Major building projects involve a lot of players and a lot of information. Architects, civil engineers, construction companies and a large number of specialist sub-contractors have to work together to transform the initial design into bricks and mortar. Progress reports and questions about designs or specifications are normally sent by post, courier or fax. More urgent problems have to be resolved by phone calls. There is enormous potential for using Information and Communications Technology to speed up the critical day-to-day decisions that will keep the project on time and within budget.

The ACTS project CICC developed a document retrieval system for use by a building contractor and its subcontractors. This was tested under operational conditions in a major construction project, the Bluewater Retail Park on the south eastern outskirts of London. About 150 separate companies spread over 60 sites were involved in the trial and the system was used as a main working tool rather than as an experimental secondary system.

The terminals were commercially available PCs running standard document retrieval and e-mail software and connected by leased lines or ISDN. The trial tested a range of multimedia communications and information sharing functions under real-life conditions. After basic PC training, staff from the many companies involved were able to use the system on a regular basis, working with electronic, up-to-date documents rather than paper documents. Users were led gently into major changes into their normal ways of working so the trial was not a test of new equipment but was an exercise in understanding how the technology could be used in a real working environment

The Bluewater trial demonstrated clearly to the construction industry that a large, diverse group of players could use a distributed/collaborative working environment under real-life conditions. The principal contractors on the Bluewater project estimated that the system saved them about £1M (about 1.5M ECU) in a £200M (about 300M ECU) project.

CICC also explored how more advanced tools based on virtual or augmented reality might be exploited by the construction industry. A 'People Information Finder' and a 3-D site model have been built and tested with BICC, Ove Arup and Europroject. Although the systems are at present too expensive for commercial use, they demonstrate what the next generation of ICT tools could do for the construction industry.

The project MICC looked at another aspect of the 'digital construction site' and demonstrated the potential of mobile communications for supporting the information flows needed to manage a major construction project.

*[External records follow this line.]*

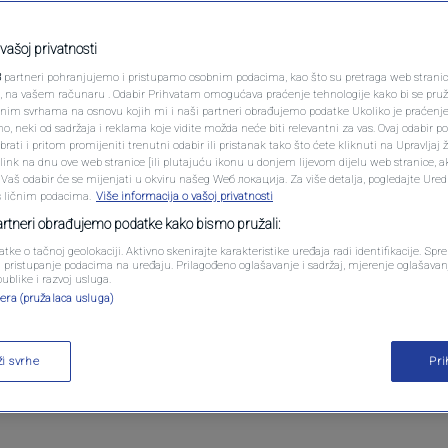
PODCAST
Mlađen Božović nije na
N1 SPECIJAL
vašoj privatnosti
3
partneri pohranjujemo i pristupamo osobnim podacima, kao što su pretraga web stranica 
FENOMENI
ri, na vašem računaru . Odabir Prihvatam omogućava praćenje tehnologije kako bi se pruž
anim svrhama na osnovu kojih mi i naši partneri obrađujemo podatke Ukoliko je praćenj
komentara
 neki od sadržaja i reklama koje vidite možda neće biti relevantni za vas. Ovaj odabir p
NEISTRAŽENO
ati i pritom promijeniti trenutni odabir ili pristanak tako što ćete kliknuti na Upravljaj 
ink na dnu ove web stranice [ili plutajuću ikonu u donjem lijevom dijelu web stranice, a
VIRALNO
. Vaš odabir će se mijenjati u okviru našeg Wеб локација. Za više detalja, pogledajte Ure
s ličnim podacima.
Više informacija o vašoj privatnosti
FOTO
partneri obrađujemo podatke kako bismo pružali:
atke o tačnoj geolokaciji. Aktivno skenirajte karakteristike uređaja radi identifikacije. Sp
PROMO
li pristupanje podacima na uređaju. Prilagođeno oglašavanje i sadržaj, mjerenje oglašavanj
publike i razvoj usluga.
 Hercegovine Mlađen Božović još uvijek nije stigao
era (pružalaca usluga)
VIDEO
nistara BiH, koja zasjeda u Sarajevu uoči današnje
kupštine BiH, na kojoj je predviđeno potvrđivanj
ži svrhe
Pr
zamjenika predsjedavajućeg Vijeća ministara Bosne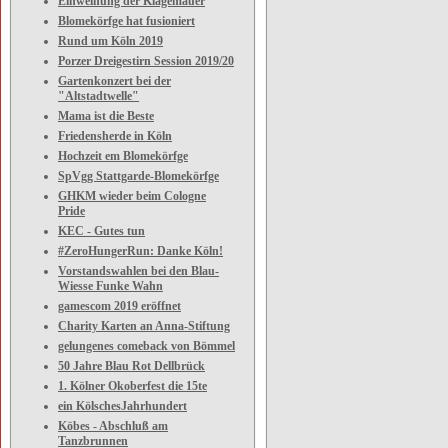
Einweihung der Klagemauer
Blomekörfge hat fusioniert
Rund um Köln 2019
Porzer Dreigestirn Session 2019/20
Gartenkonzert bei der
"Altstadtwelle"
Mama ist die Beste
Friedensherde in Köln
Hochzeit em Blomekörfge
SpVgg Stattgarde-Blomekörfge
GHKM wieder beim Cologne
Pride
KEC - Gutes tun
#ZeroHungerRun: Danke Köln!
Vorstandswahlen bei den Blau-
Wiesse Funke Wahn
gamescom 2019 eröffnet
Charity Karten an Anna-Stiftung
gelungenes comeback von Bömmel
50 Jahre Blau Rot Dellbrück
1. Kölner Okoberfest die 15te
ein KölschesJahrhundert
Köbes - Abschluß am
Tanzbrunnen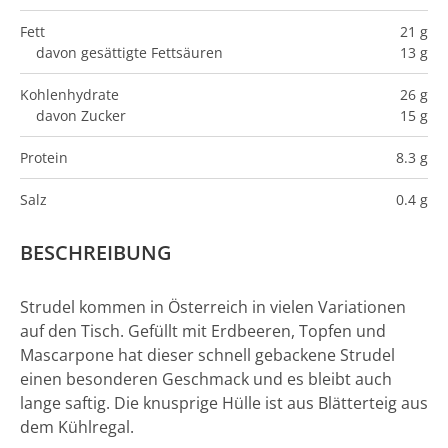
Fett
21 g
davon gesättigte Fettsäuren
13 g
Kohlenhydrate
26 g
davon Zucker
15 g
Protein
8.3 g
Salz
0.4 g
BESCHREIBUNG
Strudel kommen in Österreich in vielen Variationen
auf den Tisch. Gefüllt mit Erdbeeren, Topfen und
Mascarpone hat dieser schnell gebackene Strudel
einen besonderen Geschmack und es bleibt auch
lange saftig. Die knusprige Hülle ist aus Blätterteig aus
dem Kühlregal.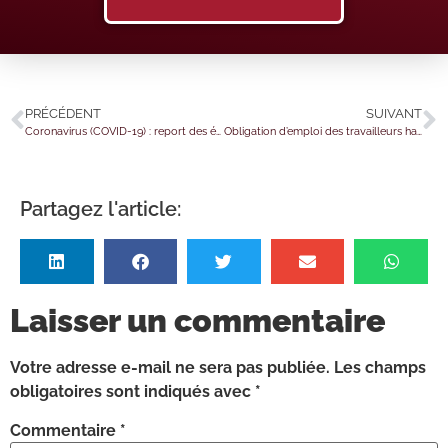
PRÉCÉDENT
SUIVANT
Coronavirus (COVID-19) : report des échéances sociales pour les employeurs agricoles
Obligation d’emploi des travailleurs handicapés : du nouveau pour les déclarations établies en 2021
Partagez l'article:
Laisser un commentaire
Votre adresse e-mail ne sera pas publiée.
Les champs
obligatoires sont indiqués avec
*
Commentaire
*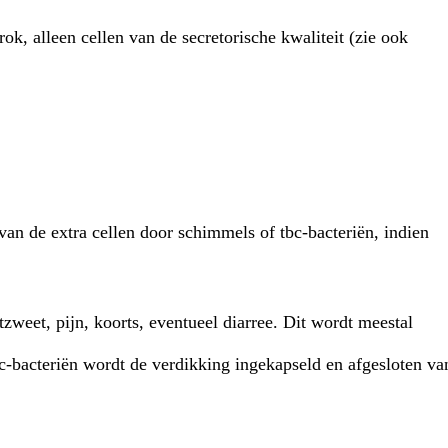
rok, alleen cellen van de secretorische kwaliteit (zie ook
an de extra cellen door schimmels of tbc-bacteriën, indien
weet, pijn, koorts, eventueel diarree. Dit wordt meestal
-bacteriën wordt de verdikking ingekapseld en afgesloten va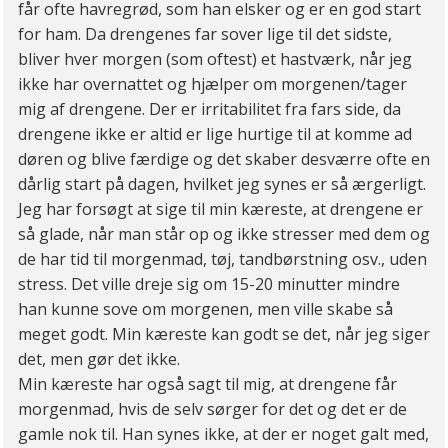
får ofte havregrød, som han elsker og er en god start
for ham. Da drengenes far sover lige til det sidste,
bliver hver morgen (som oftest) et hastværk, når jeg
ikke har overnattet og hjælper om morgenen/tager
mig af drengene. Der er irritabilitet fra fars side, da
drengene ikke er altid er lige hurtige til at komme ad
døren og blive færdige og det skaber desværre ofte en
dårlig start på dagen, hvilket jeg synes er så ærgerligt.
Jeg har forsøgt at sige til min kæreste, at drengene er
så glade, når man står op og ikke stresser med dem og
de har tid til morgenmad, tøj, tandbørstning osv., uden
stress. Det ville dreje sig om 15-20 minutter mindre
han kunne sove om morgenen, men ville skabe så
meget godt. Min kæreste kan godt se det, når jeg siger
det, men gør det ikke.
Min kæreste har også sagt til mig, at drengene får
morgenmad, hvis de selv sørger for det og det er de
gamle nok til. Han synes ikke, at der er noget galt med,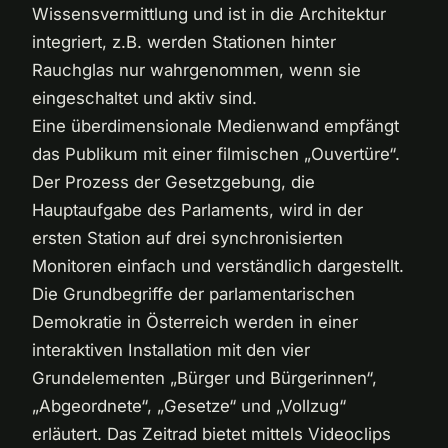
Wissensvermittlung und ist in die Architektur
integriert, z.B. werden Stationen hinter
Rauchglas nur wahrgenommen, wenn sie
eingeschaltet und aktiv sind.
Eine überdimensionale Medienwand empfängt
das Publikum mit einer filmischen „Ouvertüre“.
Der Prozess der Gesetzgebung, die
Hauptaufgabe des Parlaments, wird in der
ersten Station auf drei synchronisierten
Monitoren einfach und verständlich dargestellt.
Die Grundbegriffe der parlamentarischen
Demokratie in Österreich werden in einer
interaktiven Installation mit den vier
Grundelementen „Bürger und Bürgerinnen“,
„Abgeordnete“, „Gesetze“ und „Vollzug“
erläutert. Das Zeitrad bietet mittels Videoclips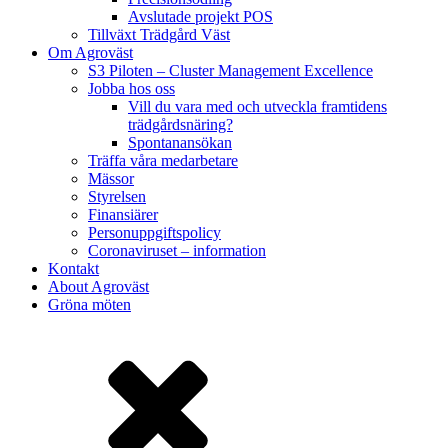
Avslutade projekt POS
Tillväxt Trädgård Väst
Om Agroväst
S3 Piloten – Cluster Management Excellence
Jobba hos oss
Vill du vara med och utveckla framtidens
trädgårdsnäring?
Spontanansökan
Träffa våra medarbetare
Mässor
Styrelsen
Finansiärer
Personuppgiftspolicy
Coronaviruset – information
Kontakt
About Agroväst
Gröna möten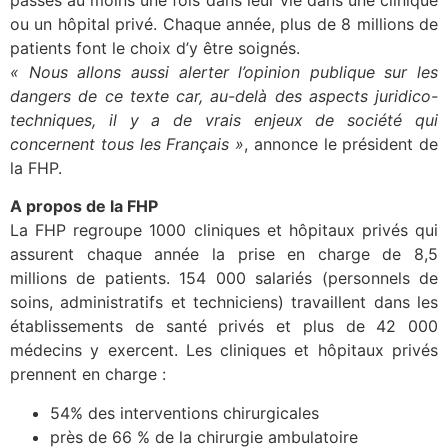
ou un hôpital privé. Chaque année, plus de 8 millions de
patients font le choix d’y être soignés.
« Nous allons aussi alerter l’opinion publique sur les
dangers de ce texte car, au-delà des aspects juridico-
techniques, il y a de vrais enjeux de société qui
concernent tous les Français »
, annonce le président de
la FHP.
A propos de la FHP
La FHP regroupe 1000 cliniques et hôpitaux privés qui
assurent chaque année la prise en charge de 8,5
millions de patients. 154 000 salariés (personnels de
soins, administratifs et techniciens) travaillent dans les
établissements de santé privés et plus de 42 000
médecins y exercent. Les cliniques et hôpitaux privés
prennent en charge :
54% des interventions chirurgicales
près de 66 % de la chirurgie ambulatoire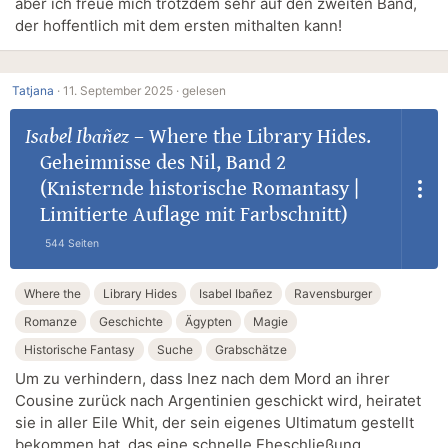
aber ich freue mich trotzdem sehr auf den zweiten Band,
der hoffentlich mit dem ersten mithalten kann!
Tatjana
·
11. September 2025 ·
gelesen
Isabel Ibañez
–
Where the Library Hides.
Geheimnisse des Nil, Band 2
(Knisternde historische Romantasy |
Limitierte Auflage mit Farbschnitt)
544 Seiten
Where the
Library Hides
Isabel Ibañez
Ravensburger
Romanze
Geschichte
Ägypten
Magie
Historische Fantasy
Suche
Grabschätze
Um zu verhindern, dass Inez nach dem Mord an ihrer
Cousine zurück nach Argentinien geschickt wird, heiratet
sie in aller Eile Whit, der sein eigenes Ultimatum gestellt
bekommen hat, das eine schnelle Eheschließung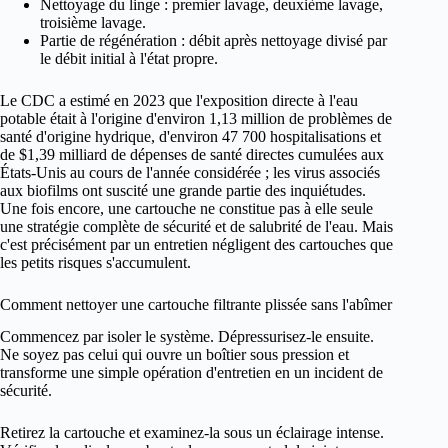
Nettoyage du linge : premier lavage, deuxième lavage,
troisième lavage.
Partie de régénération : débit après nettoyage divisé par
le débit initial à l'état propre.
Le CDC a estimé en 2023 que l'exposition directe à l'eau
potable était à l'origine d'environ 1,13 million de problèmes de
santé d'origine hydrique, d'environ 47 700 hospitalisations et
de $1,39 milliard de dépenses de santé directes cumulées aux
États-Unis au cours de l'année considérée ; les virus associés
aux biofilms ont suscité une grande partie des inquiétudes.
Une fois encore, une cartouche ne constitue pas à elle seule
une stratégie complète de sécurité et de salubrité de l'eau. Mais
c'est précisément par un entretien négligent des cartouches que
les petits risques s'accumulent.
Comment nettoyer une cartouche filtrante plissée sans l'abîmer
Commencez par isoler le système. Dépressurisez-le ensuite.
Ne soyez pas celui qui ouvre un boîtier sous pression et
transforme une simple opération d'entretien en un incident de
sécurité.
Retirez la cartouche et examinez-la sous un éclairage intense.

Mobile communications were provided by a DECT network covering the construction site. This ensured that key personnel could be contacted at any time.

A compact and transportable 'communications container' was developed for linking the site's wired and wireless networks with public networks. The container included systems to manage these resources as a private communications network providing integrated voice and data communications for the many companies involved on the site. It also linked them to design and management teams elsewhere in their companies so that they had rapid access to any information needed for a particular decision.

Construction sites have traditionally behaved as a near independent business with closer links to their workforce and suppliers than to their headquarters. The projects have has demonstrated that Information and Communications Technology can provide them with effective new ways of working both on-site and with headquarters technical bureaux.